| WORK INSTRUCTION |
Reproduce the records without their pictures, keeping every word as it is.

| SUPPLIED DATA |
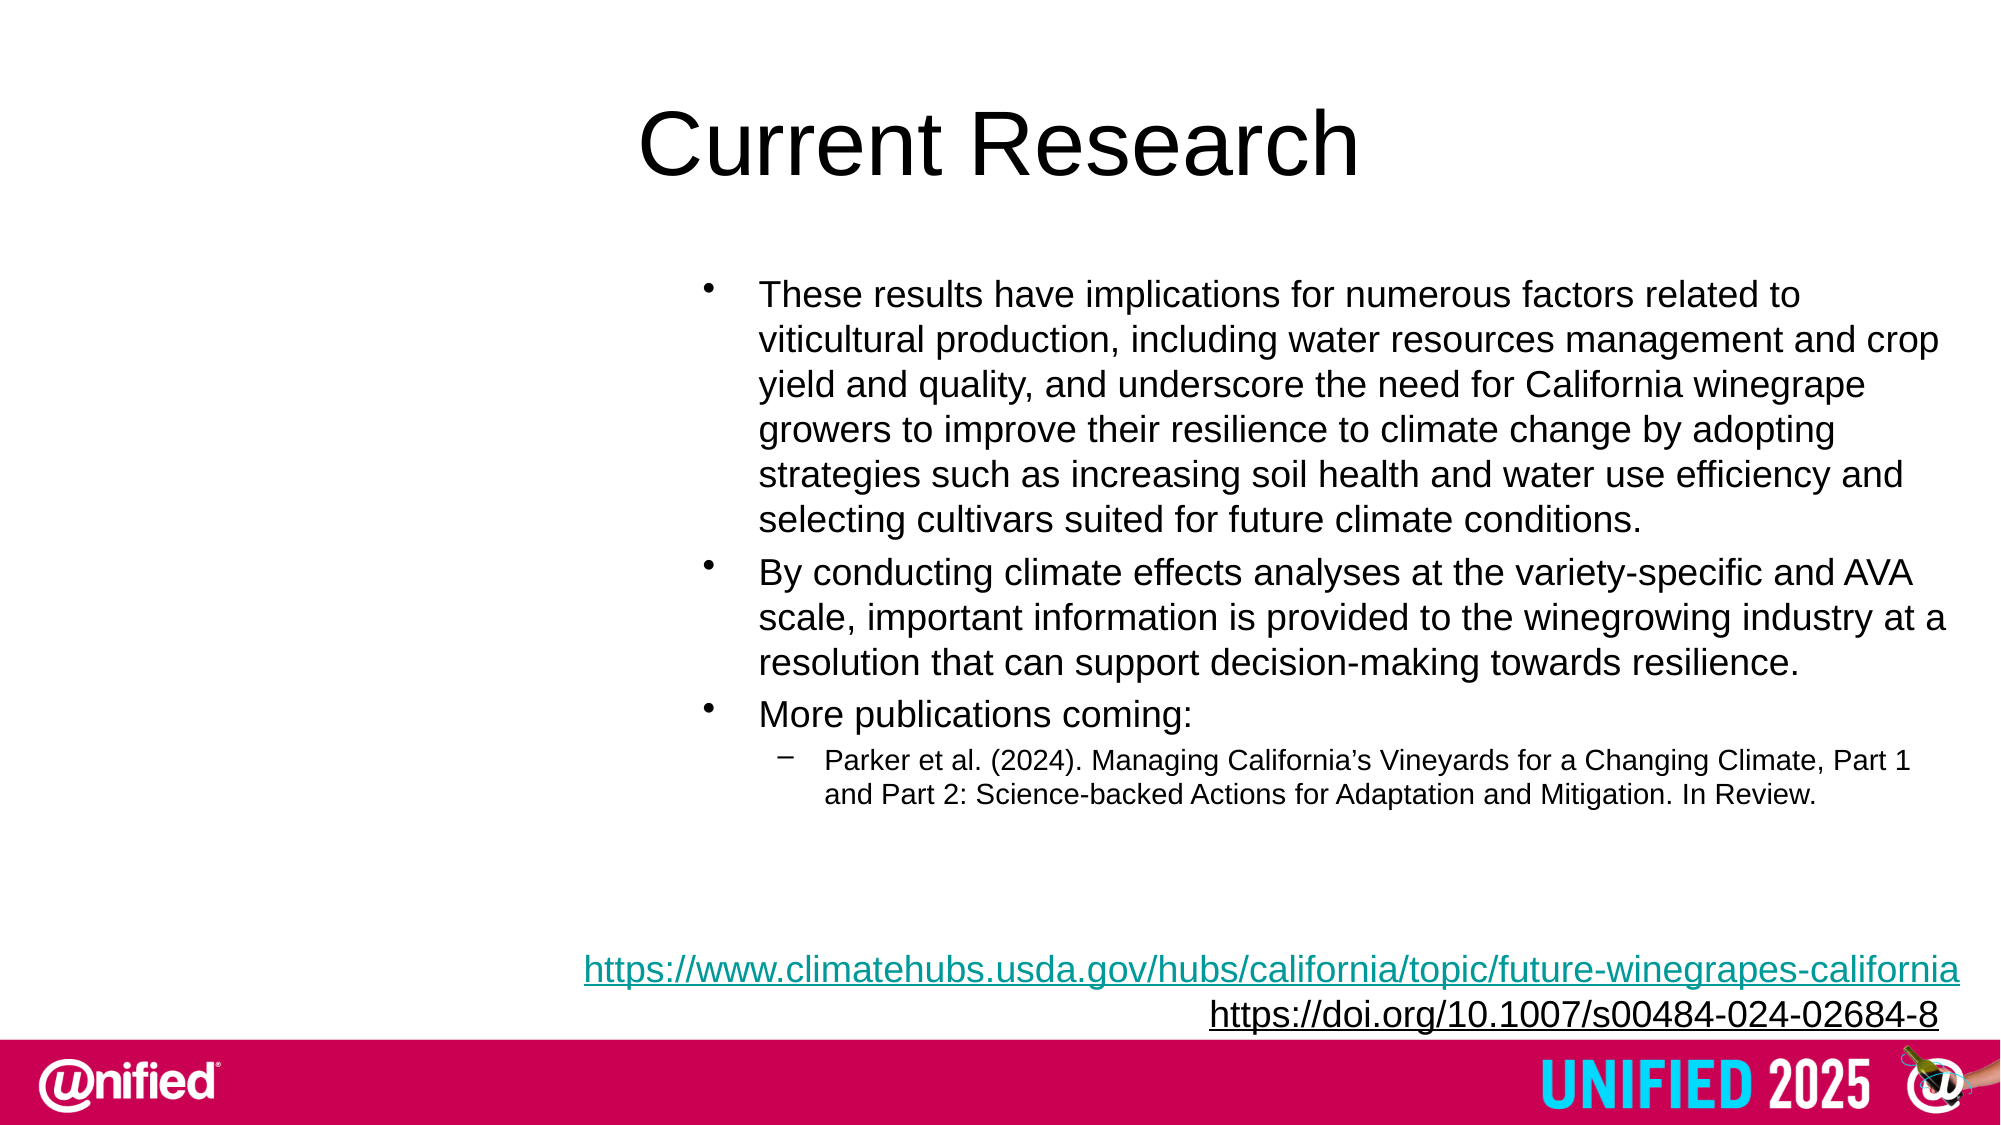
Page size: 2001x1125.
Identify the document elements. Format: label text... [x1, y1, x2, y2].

text_box https://www.climatehubs.usda.gov/hubs/california/topic/future-winegrapes-california https://doi.org/10.1007/s00484-024-02684-8 [337, 937, 1975, 1043]
title Current Research [99, 45, 1900, 233]
picture [0, 0, 2001, 1125]
list These results have implications for numerous factors related to viticultural production, including water resources management and crop yield and quality, and underscore the need for California winegrape growers to improve their resilience to climate change by adopting strategies such as increasing soil health and water use efficiency and selecting cultivars suited for future climate conditions. By conducting climate effects analyses at the variety-specific and AVA scale, important information is provided to the winegrowing industry at a resolution that can support decision-making towards resilience. More publications coming: Parker et al. (2024). Managing California’s Vineyards for a Changing Climate, Part 1 and Part 2: Science-backed Actions for Adaptation and Mitigation. In Review. [687, 262, 1963, 937]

| RESULT |
Page size: 2001x1125.
Identify the document elements. Format: label text... [x1, y1, x2, y2].

text_box https://www.climatehubs.usda.gov/hubs/california/topic/future-winegrapes-california https://doi.org/10.1007/s00484-024-02684-8 [337, 937, 1975, 1043]
title Current Research [99, 45, 1900, 233]
picture [0, 0, 2001, 1125]
list These results have implications for numerous factors related to viticultural production, including water resources management and crop yield and quality, and underscore the need for California winegrape growers to improve their resilience to climate change by adopting strategies such as increasing soil health and water use efficiency and selecting cultivars suited for future climate conditions. By conducting climate effects analyses at the variety-specific and AVA scale, important information is provided to the winegrowing industry at a resolution that can support decision-making towards resilience. More publications coming: Parker et al. (2024). Managing California’s Vineyards for a Changing Climate, Part 1 and Part 2: Science-backed Actions for Adaptation and Mitigation. In Review. [687, 262, 1963, 937]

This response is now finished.